O exército israelita disse num comunicado que visou um veículo que fora detetado a movimentar-se "de forma suspeita" nas imediações da localidade de Tebnit.
Os militares de Israel descreveram o local como uma "zona de combate ativa" previamente evacuada e onde, de acordo com a sua versão, existiam indícios de atividade do grupo xiita libanês apoiado pelo Irão.
Afirmaram que o ataque ocorreu após a identificação do veículo e perante a "ameaça concreta" de fogo contra as tropas israelitas destacadas na zona.
A operação dirigia-se "contra o Hezbollah e não contra o exército libanês", declarou a força israelita no comunicado citado pela agência de notícias espanhola EFE.
Acrescentou que o incidente estava a ser investigado e que seriam "extraídas as lições pertinentes".
O comando do exército do Líbano também divulgou um comunicado a denunciar que "uma agressão israelita bárbara" resultou no "martírio de dois oficiais, com as patentes de brigadeiro-general e capitão, e de um soldado".
"A continuação da agressão israelita brutal, deliberada e repetida contra o Líbano, o seu povo e o exército apenas reforça a nossa resolução, fé e determinação", afirmou no comunicado divulgado pela agência de notícias estatal NNA.
O comando libanês acusou Israel de, com os ataques, tentar "frustrar todos os esforços para alcançar uma solução que permita a restauração da estabilidade, um cessar-fogo abrangente e a retirada israelita dos territórios libaneses ocupados".
Os ataques israelitas não cessaram ao longo da noite e da manhã de hoje no sul libanês, onde se registaram bombardeamentos em quase todos os distritos, como Nabatieh, Sídon, Tiro, Jezzine, Marjayoun e Bint Jbeil.
O exército libanês não participa na atual guerra entre Israel e o Hezbollah, embora tenha sido alvo de diversos ataques desde o início do conflito, há já três meses.

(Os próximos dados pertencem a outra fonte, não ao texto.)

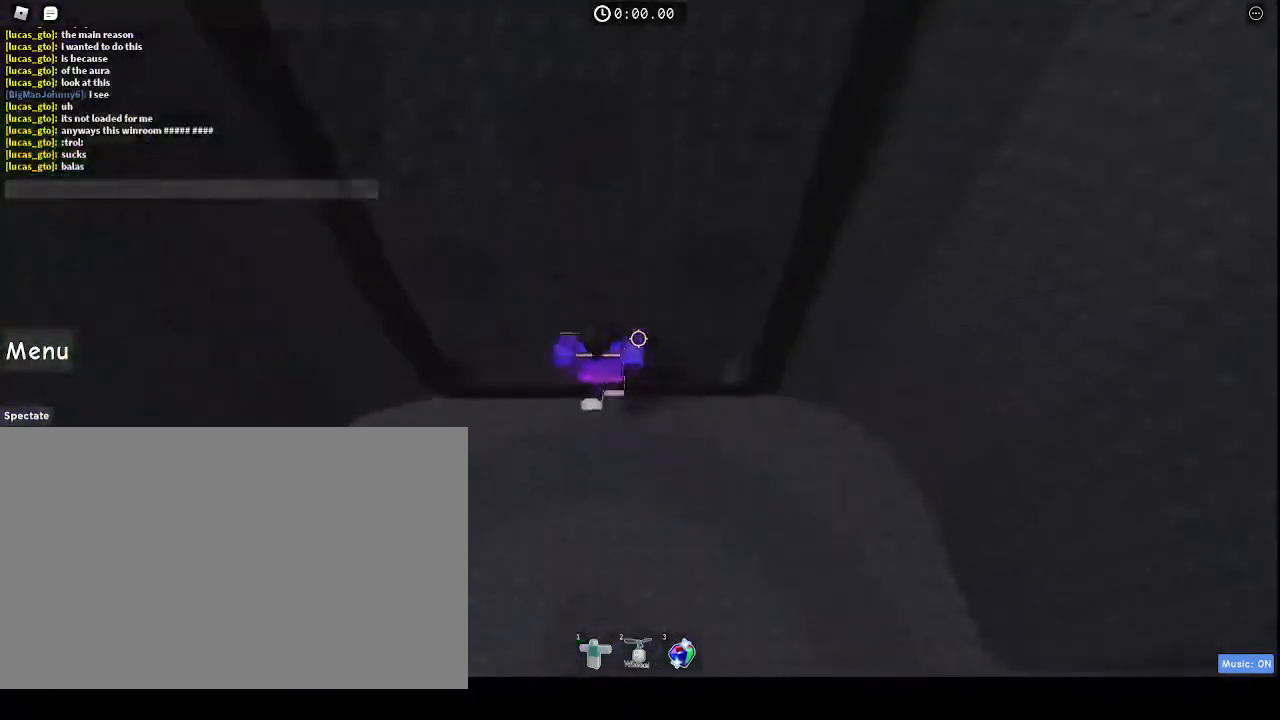
{"keys": ["w"], "mouse": [], "events": []}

As forças armadas libanesas são consideradas a espinha dorsal de qualquer futura solução negociada para a situação atual, uma vez que ficariam encarregadas de implementar um potencial desarmamento do Hezbollah e de o substituir nas zonas que controla.
O Líbano e Israel concordaram na quarta-feira com um cessar-fogo condicionado ao fim dos ataques do Hezbollah, que já rejeitou a proposta e voltou a apelar às autoridades libanesas para abandonarem as negociações.
O Hezbollah arrastou o Líbano para a guerra no início de março, ao atacar Israel para vingar a morte do líder supremo iraniano, Ali Khamenei, em 28 de fevereiro, no início da ofensiva israelo-americanas contra o Irão.
Os ataques israelitas contra o Líbano provocaram mais de 3.560 mortos desde então, de acordo com o mais recente balanço das autoridades.
Do lado israelita, 27 soldados e um trabalhador civil contratado morreram no Líbano, segundo dados oficiais citados pela agência de notícias France-Presse (AFP).
Teerão exige que qualquer acordo com Washington para terminar a guerra inclua o fim das hostilidades na frente libanesa, com a retirada das forças israelitas.